The Seimas back in May asked the court to give its opinion on whether Pukas violated the Constitution, but the process was not opened due to the lawmaker’s illness, which also stalled the parliament’s hearing of Prosecutor General Evaldas Pašilis’ request to strip the parliamentarian of his immunity in a case in which he is suspected of sexual harassment and violation of the rules for keeping firearms.

Seimas votes to award Freedom Prize to nun, dissident

The Lithuanian parliament decided on Thursday, November 16, to award the Freedom Prize to Nijole Sadunaitė, a Roman Catholic nun and former Soviet-time dissident. The motion was unanimously passed with 113 votes in favour. Sadunaitė, 79, was convicted by the Soviet regime in 1975 for making copies of and spreading the underground Chronicle of the Catholic Church in Lithuania. The woman, who chose to become a nun after school, was sentenced to three years of imprisonment in a maximum security labour camp and then to another three years of exile. Upon her return to Lithuania, Sadunaitė  involved herself in the publishing of the Chronicle and faced further persecution by Soviet security officials.

Gentvilas to run for Lithuanian Liberal Movement leader

MP Eugenijus Gentvilas, the caretaker chairman of the Lithuanian Liberal Movement, has confirmed that he will run for the post of the opposition party’s leader in next month’s election. Gentvilas informed his party about the decision on Wednesday, November 15, the Liberal Movement’s spokeswoman Dovilė Tuskenytė said. MP Vitalijus Gailius, chairman of the parliament’s Anticorruption Commission, earlier this week became the first to announce his intention to run in the Dec. 9 election. The Liberal Movement has been hit by infighting recently amid an ongoing corruption investigation by law-enforcement bodies and the Central Electoral Commission’s decision to deprive the party of a six-month grant from the state budget.

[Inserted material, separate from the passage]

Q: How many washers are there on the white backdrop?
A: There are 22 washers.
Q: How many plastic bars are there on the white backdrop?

Government to proceed with the demolishing on the Curonian Spit

The Lithuanian government decided on Wednesday, November 15, to put an end to efforts to approve adjustments to the Curonian Spit National Park’s maintenance plan, which means that illegal buildings on the sand dune peninsula, a UNESCO World Heritage Site, will be pulled down. According to the prime minister, the owners of buildings to be demolished for not complying with the Curonian Spit environmental requirements should be compensated for the damage by the authorities that gave the green light for the construction of these buildings.

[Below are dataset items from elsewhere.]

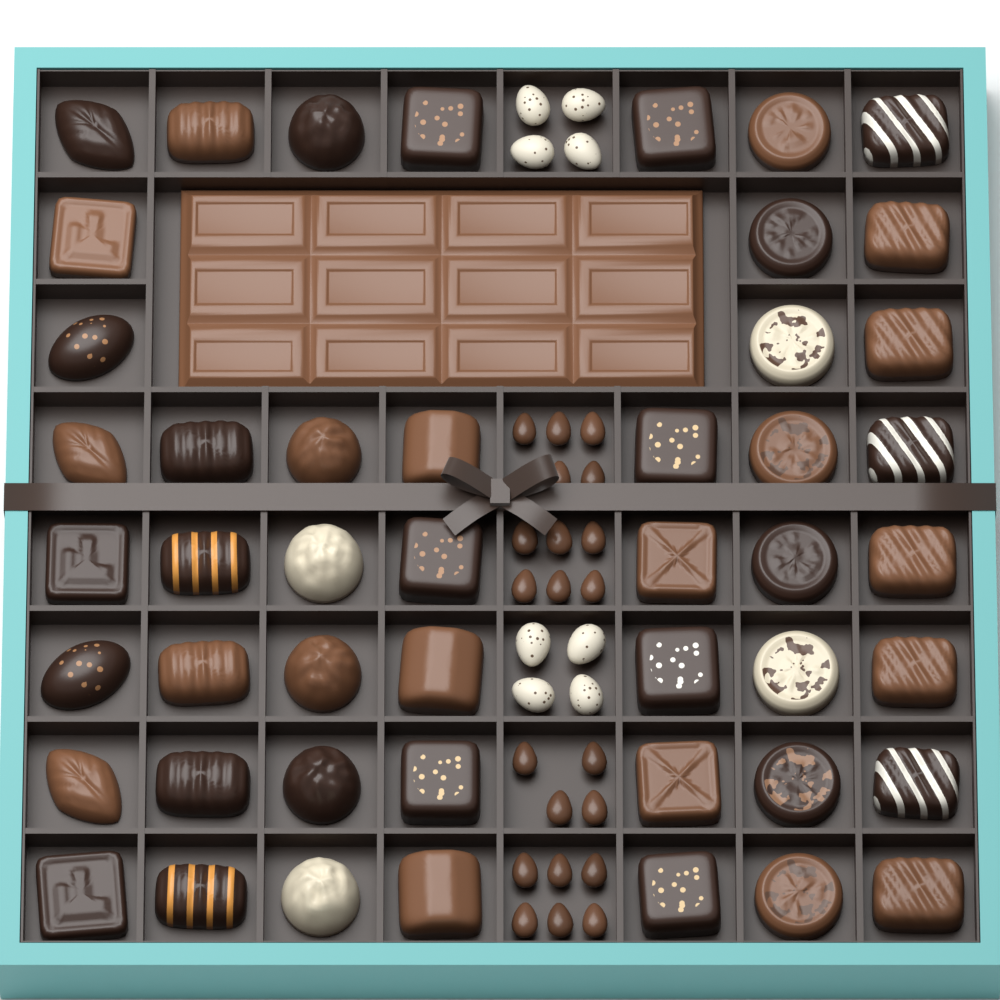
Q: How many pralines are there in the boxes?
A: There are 48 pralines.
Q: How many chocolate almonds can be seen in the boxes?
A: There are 21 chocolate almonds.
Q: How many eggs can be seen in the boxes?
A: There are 8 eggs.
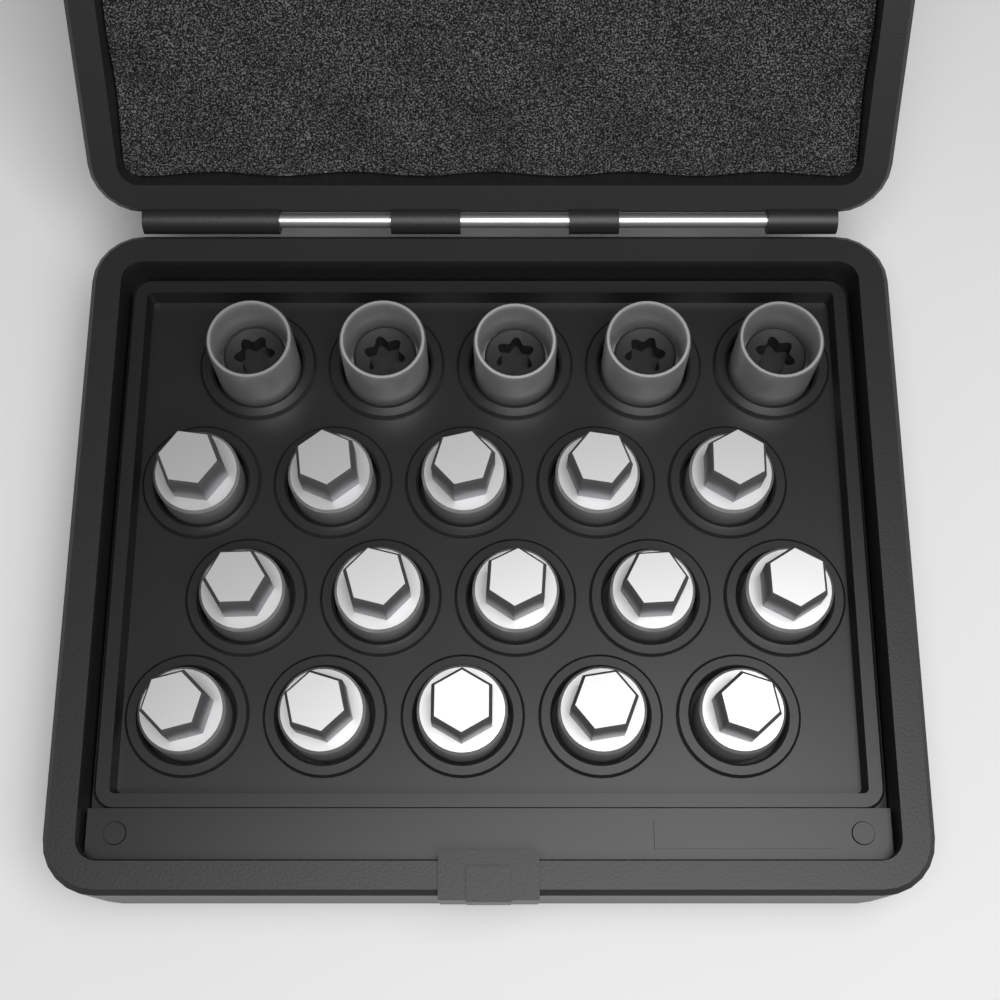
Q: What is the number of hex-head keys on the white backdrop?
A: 15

Lithuania wants Via Baltica turned into smart road

Lithuanian Transport Minister Rokas Masiulis plans to discuss the idea of turning the Via Baltica international highway into a smart road with his Latvian and Estonian colleagues. Lithuanian Prime Minister Saulius Skvernelis said in early September that the Via Baltica between Kaunas and Warsaw would likely be fully renovated by 2023. Road accidents are frequent on the Lithuanian part of the highway where goods vehicles account for about a third of the traffic.